Last month while visiting a woman who grows marijuana in the mountains -- and who was arrested last week in a raid and all her plants confiscated -- I asked her if she saw herself as a victim caught up in a war. We were sitting in the sun gazing down at plants that are now in the police locker.
“Is this a war?” I asked her and she just laughed. “Marijuana is not truly a drug,” she told me. “Drug implies a laboratory and scientists. What’s going on here is a plant war. It’s preposterous to make a plant illegal, and it’s obnoxious to stipulate that plants are illegal.” Then she asked rhetorically, “Are you going to put Mother Nature in jail for growing it as it does in the wild?”

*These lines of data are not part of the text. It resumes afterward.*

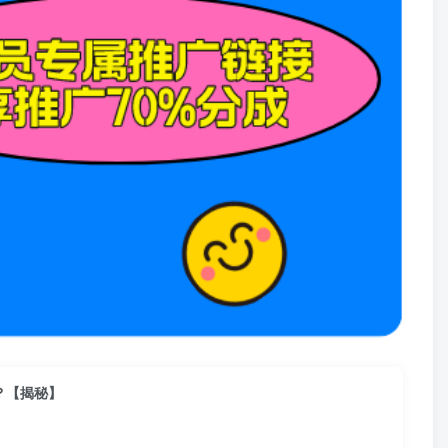
？【揭秘】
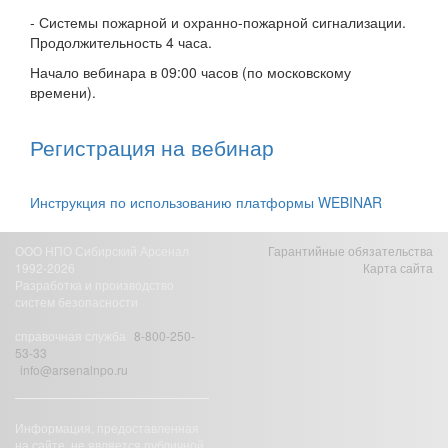
- Системы пожарной и охранно-пожарной сигнализации.
Продолжительность 4 часа.
Начало вебинара в 09:00 часов (по московскому
времени).
Регистрация на вебинар
Инструкция по использованию платформы WEBINAR
ООО НПО Сибирский Арсенал
Гарантийные обязательства
1992-2026
Карта сайта
Разработка и производство
систем безопасности
справочная служба
8-800-250-
53-33
info@arsenalnpo.ru
Информация, предоставленная
на сайте, не является публичной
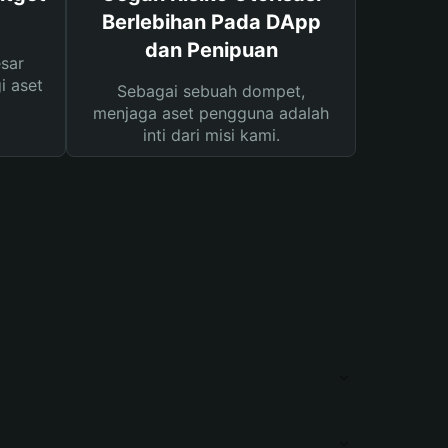
Berlebihan Pada DApp
dan Penipuan
sar
i aset
Sebagai sebuah dompet,
menjaga aset pengguna adalah
inti dari misi kami.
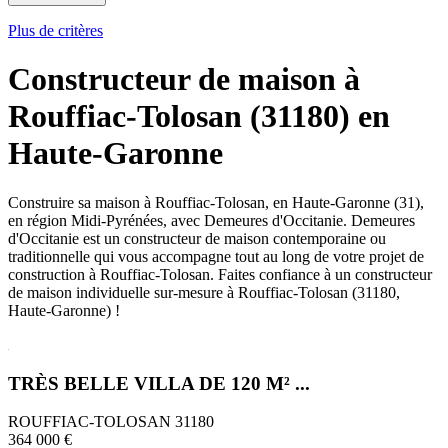
Plus de critères
Constructeur de maison à
Rouffiac-Tolosan (31180) en
Haute-Garonne
Construire sa maison à Rouffiac-Tolosan, en Haute-Garonne (31),
en région Midi-Pyrénées, avec Demeures d'Occitanie. Demeures
d'Occitanie est un constructeur de maison contemporaine ou
traditionnelle qui vous accompagne tout au long de votre projet de
construction à Rouffiac-Tolosan. Faites confiance à un constructeur
de maison individuelle sur-mesure à Rouffiac-Tolosan (31180,
Haute-Garonne) !
TRÈS BELLE VILLA DE 120 M² ...
ROUFFIAC-TOLOSAN 31180
364 000 €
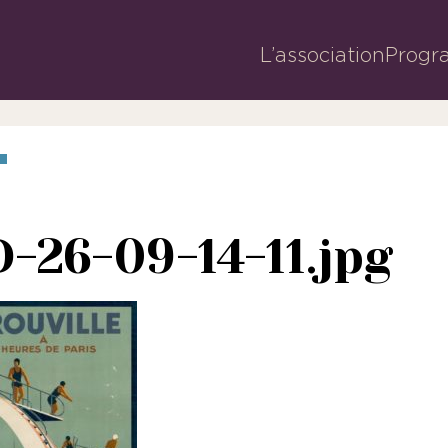
L’association
Progr
D-26-09-14-11.jpg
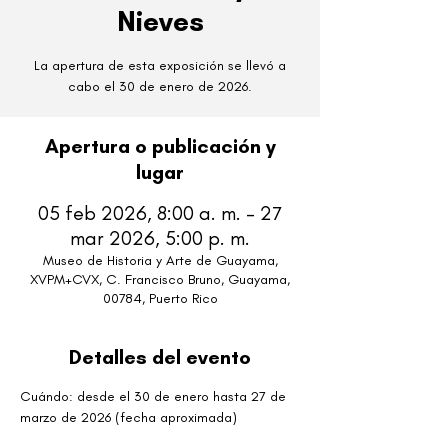
Nieves
La apertura de esta exposición se llevó a
cabo el 30 de enero de 2026.
Apertura o publicación y
lugar
05 feb 2026, 8:00 a. m. – 27
mar 2026, 5:00 p. m.
Museo de Historia y Arte de Guayama,
XVPM+CVX, C. Francisco Bruno, Guayama,
00784, Puerto Rico
Detalles del evento
Cuándo: desde el 30 de enero hasta 27 de 
marzo de 2026 (fecha aproximada)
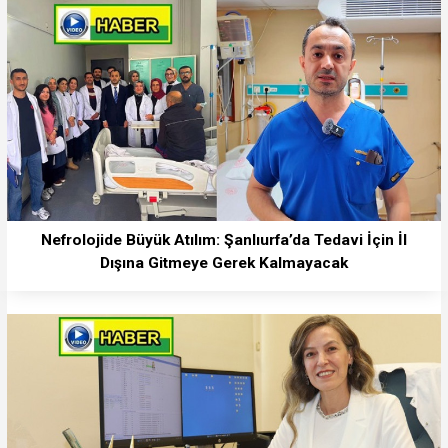
Nefrolojide Büyük Atılım: Şanlıurfa’da Tedavi İçin İl
Dışına Gitmeye Gerek Kalmayacak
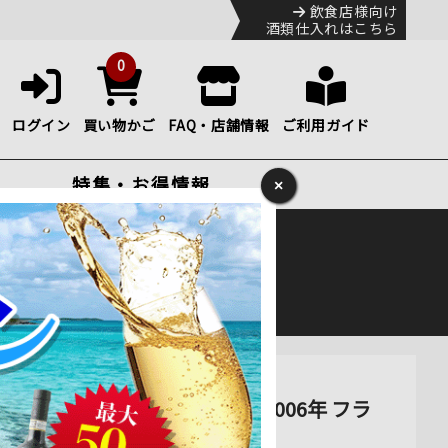
飲食店様向け
酒類仕入れはこちら
0
ログイン
買い物かご
FAQ・店舗情報
ご利用ガイド
特集・お得情報
×
ック
便のHP
をご確認下さい。
（木箱付き） ボランジェ 2006年 フラ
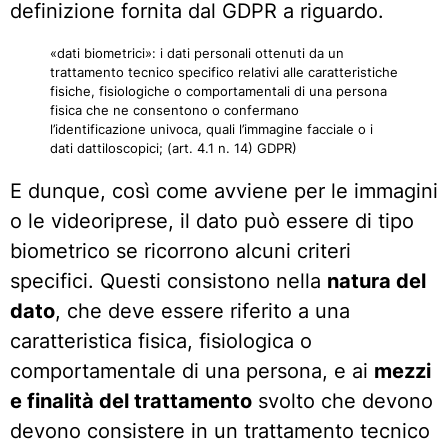
definizione fornita dal GDPR a riguardo.
«dati biometrici»: i dati personali ottenuti da un
trattamento tecnico specifico relativi alle caratteristiche
fisiche, fisiologiche o comportamentali di una persona
fisica che ne consentono o confermano
l’identificazione univoca, quali l’immagine facciale o i
dati dattiloscopici; (art. 4.1 n. 14) GDPR)
E dunque, così come avviene per le immagini
o le videoriprese, il dato può essere di tipo
biometrico se ricorrono alcuni criteri
specifici. Questi consistono nella
natura del
dato
, che deve essere riferito a una
caratteristica fisica, fisiologica o
comportamentale di una persona, e ai
mezzi
e finalità del trattamento
svolto che devono
devono consistere in un trattamento tecnico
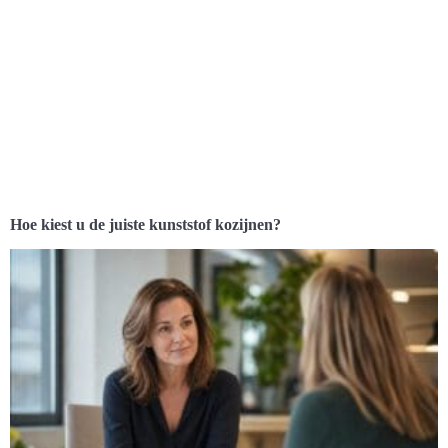
Hoe kiest u de juiste kunststof kozijnen?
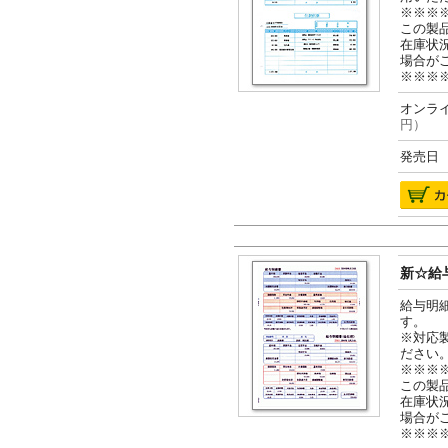
※※※
この製
在庫状
場合が
※※※
オンライ
円）
発売日 2
新☆給与
給与明
す。
※対応
ださい
※※※
この製
在庫状
場合が
※※※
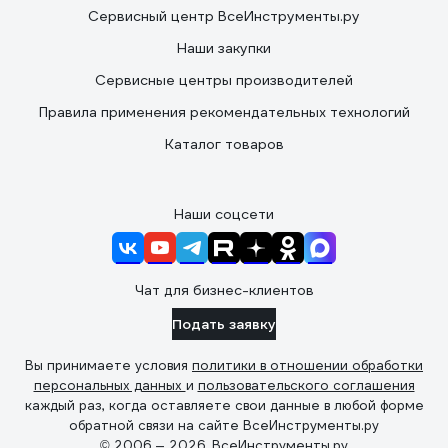
Сервисный центр ВсеИнструменты.ру
Наши закупки
Сервисные центры производителей
Правила применения рекомендательных технологий
Каталог товаров
Наши соцсети
Чат для бизнес-клиентов
Подать заявку
Вы принимаете условия
политики в отношении обработки
персональных данных
и
пользовательского соглашения
каждый раз, когда оставляете свои данные в любой форме
обратной связи на сайте ВсеИнструменты.ру
© 2006 — 2026. ВсеИнструменты.ру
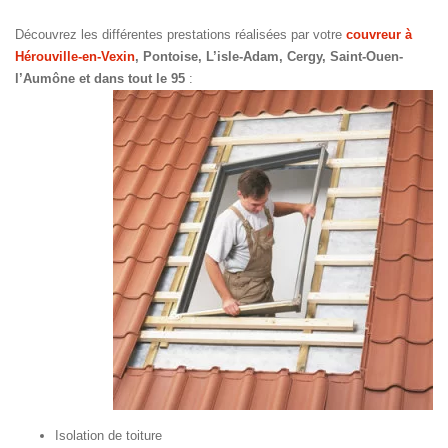
Découvrez les différentes prestations réalisées par votre
couvreur à
Hérouville-en-Vexin
, Pontoise, L’isle-Adam, Cergy, Saint-Ouen-
l’Aumône et dans tout le 95
:
Isolation de toiture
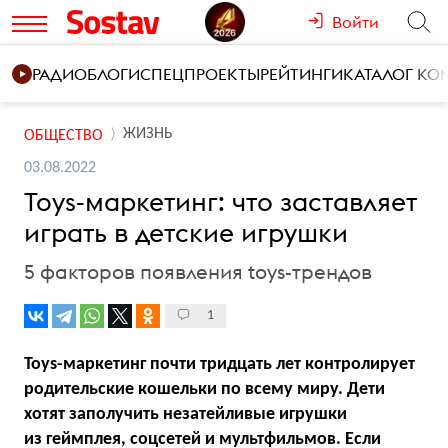
Войти
РАДИО
БЛОГИ
СПЕЦПРОЕКТЫ
РЕЙТИНГИ
КАТАЛОГ К
ЖИЗНЬ
ОБЩЕСТВО
03.08.2022
Toys-маркетинг: что заставляет
играть в детские игрушки
5 факторов появления toys-трендов
1
Toys-маркетинг почти тридцать лет контролирует
родительские кошельки по всему миру. Дети
хотят заполучить незатейливые игрушки
из геймплея, соцсетей и мультфильмов. Если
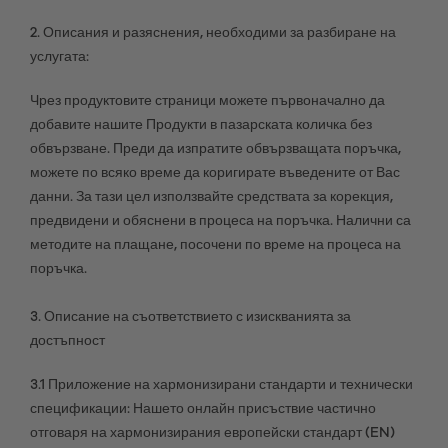
2. Описания и разяснения, необходими за разбиране на
услугата:
Чрез продуктовите страници можете първоначално да
добавите нашите Продукти в пазарската количка без
обвързване. Преди да изпратите обвързващата поръчка,
можете по всяко време да коригирате въведените от Вас
данни. За тази цел използвайте средствата за корекция,
предвидени и обяснени в процеса на поръчка. Налични са
методите на плащане, посочени по време на процеса на
поръчка.
3. Описание на съответствието с изискванията за
достъпност
3.1 Приложение на хармонизирани стандарти и технически
спецификации: Нашето онлайн присъствие частично
отговаря на хармонизирания европейски стандарт (EN)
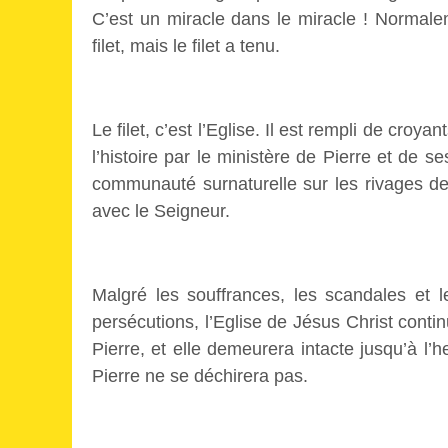
C’est un miracle dans le miracle ! Normale
filet, mais le filet a tenu.
Le filet, c’est l’Eglise. Il est rempli de cro
l’histoire par le ministère de Pierre et de s
communauté surnaturelle sur les rivages de l
avec le Seigneur.
Malgré les souffrances, les scandales et 
persécutions, l’Eglise de Jésus Christ conti
Pierre, et elle demeurera intacte jusqu’à l’h
Pierre ne se déchirera pas.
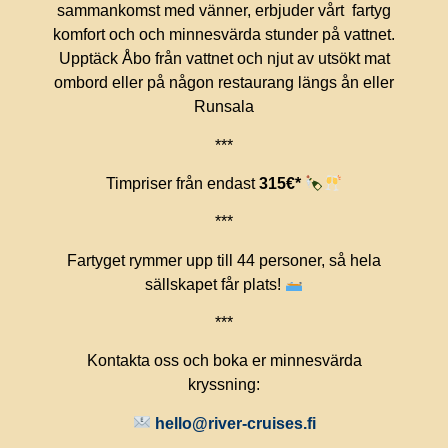
sammankomst med vänner, erbjuder vårt fartyg
komfort och och minnesvärda stunder på vattnet.
Upptäck Åbo från vattnet och njut av utsökt mat
ombord eller på någon restaurang längs ån eller
Runsala
***
Timpriser från endast
315€*
***
Fartyget rymmer upp till 44 personer, så hela
sällskapet får plats!
***
Kontakta oss och boka er minnesvärda
kryssning:
hello@river-cruises.fi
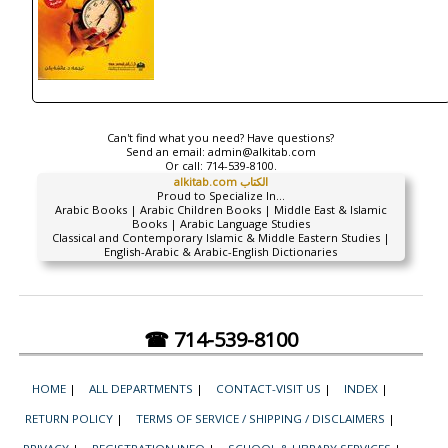
Can't find what you need? Have questions?
Send an email:
admin@alkitab.com
Or call:
714-539-8100.
alkitab.com الكتاب
Proud to Specialize In...
Arabic Books | Arabic Children Books | Middle East & Islamic
Books | Arabic Language Studies
Classical and Contemporary Islamic & Middle Eastern Studies |
English-Arabic & Arabic-English Dictionaries
☎ 714-539-8100
HOME
|
ALL DEPARTMENTS
|
CONTACT-VISIT US
|
INDEX
|
RETURN POLICY
|
TERMS OF SERVICE / SHIPPING / DISCLAIMERS
|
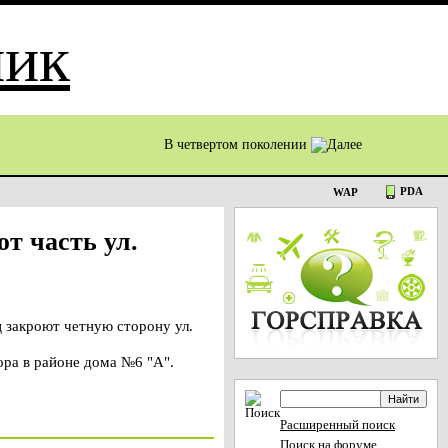
В четвертом поколении
PDA
WAP
т часть ул.
 закроют четную сторону ул.
ора в районе дома №6 "А".
Расширенный поиск
Поиск на форуме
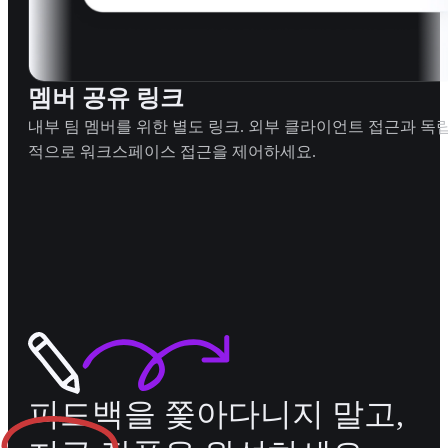
멤버 공유 링크
내부 팀 멤버를 위한 별도 링크. 외부 클라이언트 접근과 독
적으로 워크스페이스 접근을 제어하세요.
피드백을 쫓아다니지 말고,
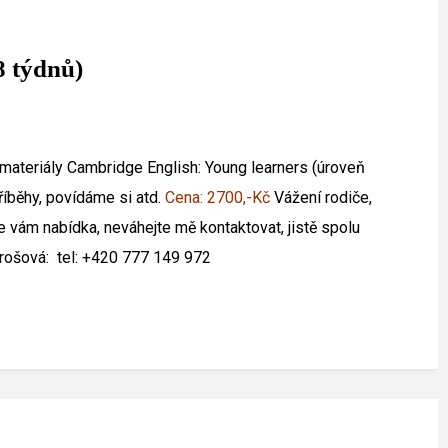
18 týdnů)
materiály Cambridge English: Young learners (úroveň
říběhy, povídáme si atd.
Cena: 2700,-Kč
Vážení rodiče,
je vám nabídka, neváhejte mě kontaktovat, jistě spolu
rošová:
tel: +420 777 149 972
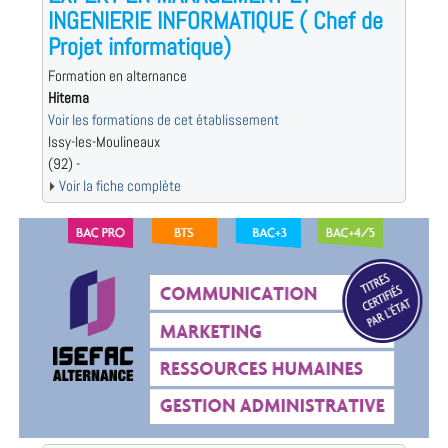
INGENIERIE INFORMATIQUE ( Chef de
Projet informatique)
Formation en alternance
Hitema
Voir les formations de cet établissement
Issy-les-Moulineaux
(92) -
Voir la fiche complète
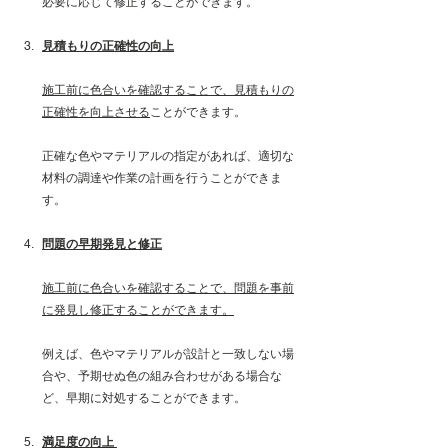
必要に応じて修正することができます。
見積もりの正確性の向上
施工前に色合いを確認することで、見積もりの
正確性を向上させる
ことができます。
正確な色やマテリアルの指定があれば、適切な
材料の調達や作業の計画を行うことができま
す。
問題の早期発見と修正
施工前に色合いを確認することで、問題を事前
に発見し修正することができます。
例えば、色やマテリアルが設計と一致しない場
合や、予期せぬ色の組み合わせがある場合な
ど、早期に対処することができます。
満足度の向上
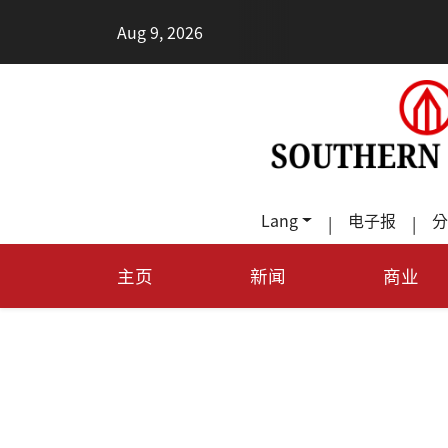
•
Aug 9, 2026
2026健
Lang
电子报
分
|
|
主页
新闻
商业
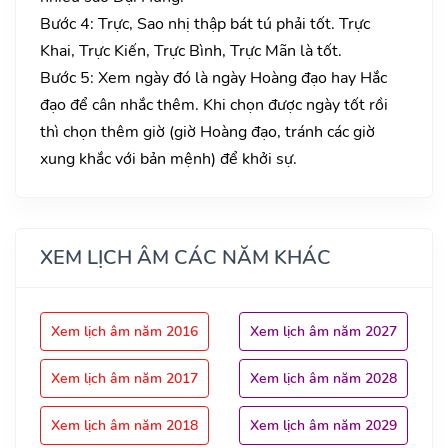
Bước 4: Trực, Sao nhị thập bát tú phải tốt. Trực
Khai, Trực Kiến, Trực Bình, Trực Mãn là tốt.
Bước 5: Xem ngày đó là ngày Hoàng đạo hay Hắc
đạo để cân nhắc thêm. Khi chọn được ngày tốt rồi
thì chọn thêm giờ (giờ Hoàng đạo, tránh các giờ
xung khắc với bản mệnh) để khởi sự.
XEM LỊCH ÂM CÁC NĂM KHÁC
Xem lịch âm năm 2016
Xem lịch âm năm 2027
Xem lịch âm năm 2017
Xem lịch âm năm 2028
Xem lịch âm năm 2018
Xem lịch âm năm 2029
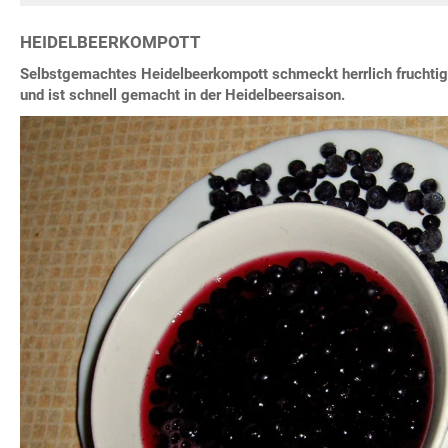
HEIDELBEERKOMPOTT
Selbstgemachtes Heidelbeerkompott schmeckt herrlich fruchtig
und ist schnell gemacht in der Heidelbeersaison.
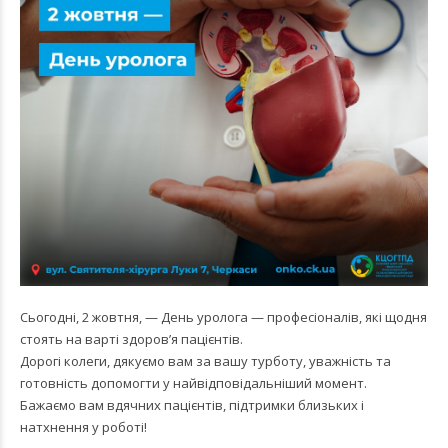
Сьогодні, 2 жовтня, — День уролога — професіоналів, які щодня
стоять на варті здоров’я пацієнтів.
Дорогі колеги, дякуємо вам за вашу турботу, уважність та
готовність допомогти у найвідповідальніший момент.
Бажаємо вам вдячних пацієнтів, підтримки близьких і
натхнення у роботі!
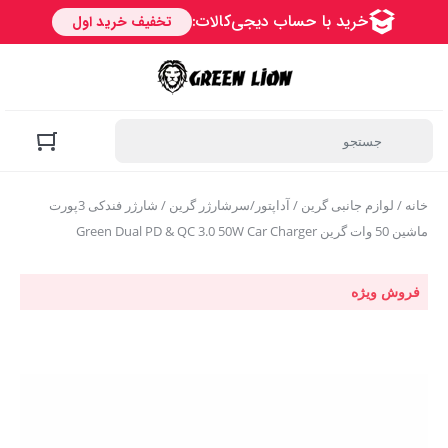
خانه
/
لوازم جانبی گرین
/
آداپتور/سرشارژر گرین
/ شارژر فندکی 3پورت
ماشین 50 وات گرین Green Dual PD & QC 3.0 50W Car Charger
فروش ویژه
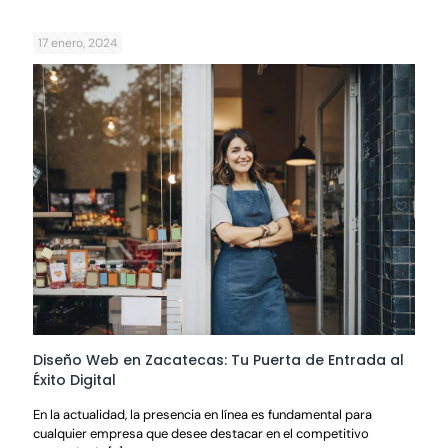
17 enero, 2024
Diseño Web en Zacatecas: Tu Puerta de Entrada al
Éxito Digital
En la actualidad, la presencia en línea es fundamental para
cualquier empresa que desee destacar en el competitivo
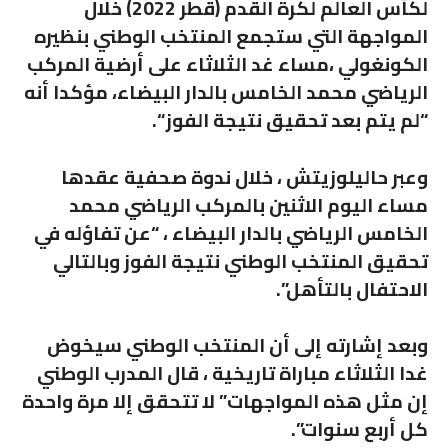
لكأس العالم لكرة القدم (قطر 2022) خلال
المواجهة التي ستجمع المنتخب الوطني بنظيره
الكونغولي ،مساء غد الثلاثاء على أرضية المركب
الرياضي محمد الخامس بالدار البيضاء، مؤكدا أنه
“لم يتم بعد تحقيق نتيجة الفوز “.
وعبر حاليلوزيتش ، خلال ندوة صحفية عقدها
مساء اليوم الاثنين بالمركب الرياضي محمد
الخامس الرياضي بالدار البيضاء ، “عن تفاؤله في
تحقيق المنتخب الوطني نتيجة الفوز وبالتالي
الاحتفال بالتأهل”.
وبعد إشارته إلى أن المنتخب الوطني سيخوض
غدا الثلاثاء مباراة تاريخية ، قال المدرب الوطني
إن مثل هذه المواجهات” لا تتحقق إلا مرة واحدة
كل أربع سنوات”.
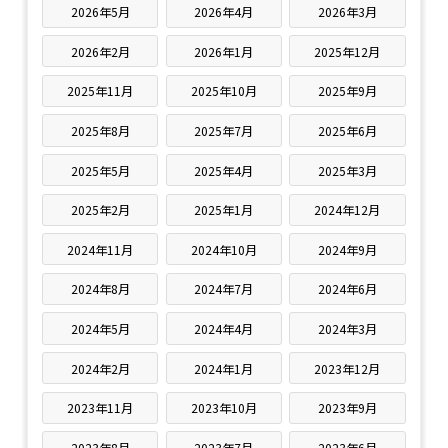
2026年5月
2026年4月
2026年3月
2026年2月
2026年1月
2025年12月
2025年11月
2025年10月
2025年9月
2025年8月
2025年7月
2025年6月
2025年5月
2025年4月
2025年3月
2025年2月
2025年1月
2024年12月
2024年11月
2024年10月
2024年9月
2024年8月
2024年7月
2024年6月
2024年5月
2024年4月
2024年3月
2024年2月
2024年1月
2023年12月
2023年11月
2023年10月
2023年9月
2023年8月
2023年7月
2023年6月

Last week, she spent a night in jail sleeping on a cold cement floor with a dozen or so of her neighbors who were also arrested and their crops confiscated. Now, she’s back on her mountain, her garden stripped of her plants.
Proposition 19 can’t help her, but if it passes it might help some marijuana growers and some marijuana smokers. It might keep a few Americans like her out of jail. That would be a good thing, a kind thing, an act of forgiveness, and a saving grace in a legal system that has been barbaric and cruel for far too long.
[Jonah Raskin is the author of Field Days: A Year of Farming, Eating and Drinking Wine in California and a professor at Sonoma State University.]